Provided material:

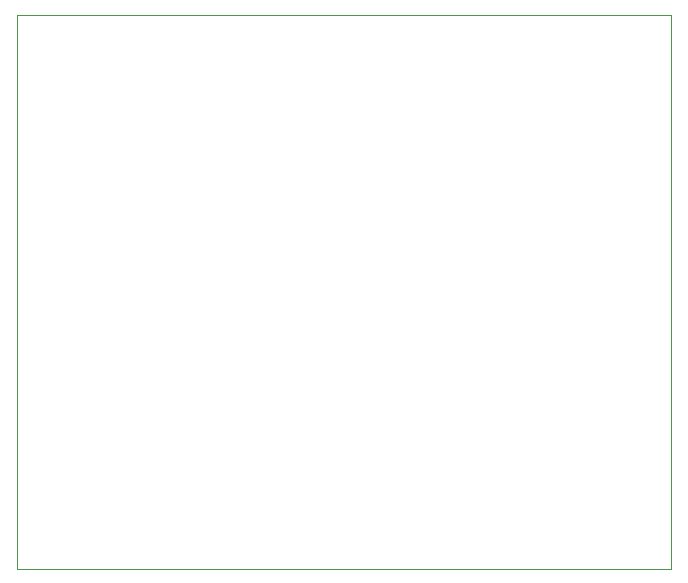
<source format=gbr>
%TF.GenerationSoftware,KiCad,Pcbnew,(6.0.7)*%
%TF.CreationDate,2022-10-09T18:49:54+08:00*%
%TF.ProjectId,servo_test,73657276-6f5f-4746-9573-742e6b696361,rev?*%
%TF.SameCoordinates,Original*%
%TF.FileFunction,Profile,NP*%
%FSLAX46Y46*%
G04 Gerber Fmt 4.6, Leading zero omitted, Abs format (unit mm)*
G04 Created by KiCad (PCBNEW (6.0.7)) date 2022-10-09 18:49:54*
%MOMM*%
%LPD*%
G01*
G04 APERTURE LIST*
%TA.AperFunction,Profile*%
%ADD10C,0.100000*%
%TD*%
G04 APERTURE END LIST*
D10*
X102260000Y-65490000D02*
X157650000Y-65490000D01*
X157650000Y-65490000D02*
X157650000Y-112380000D01*
X157650000Y-112380000D02*
X102260000Y-112380000D01*
X102260000Y-112380000D02*
X102260000Y-65490000D01*
M02*

</source>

Problem requirements:
If a record holds a picture, leave the picture out, but repeat every line exactly.

Answer space:
<source format=gbr>
%TF.GenerationSoftware,KiCad,Pcbnew,(6.0.7)*%
%TF.CreationDate,2022-10-09T18:49:54+08:00*%
%TF.ProjectId,servo_test,73657276-6f5f-4746-9573-742e6b696361,rev?*%
%TF.SameCoordinates,Original*%
%TF.FileFunction,Profile,NP*%
%FSLAX46Y46*%
G04 Gerber Fmt 4.6, Leading zero omitted, Abs format (unit mm)*
G04 Created by KiCad (PCBNEW (6.0.7)) date 2022-10-09 18:49:54*
%MOMM*%
%LPD*%
G01*
G04 APERTURE LIST*
%TA.AperFunction,Profile*%
%ADD10C,0.100000*%
%TD*%
G04 APERTURE END LIST*
D10*
X102260000Y-65490000D02*
X157650000Y-65490000D01*
X157650000Y-65490000D02*
X157650000Y-112380000D01*
X157650000Y-112380000D02*
X102260000Y-112380000D01*
X102260000Y-112380000D02*
X102260000Y-65490000D01*
M02*

</source>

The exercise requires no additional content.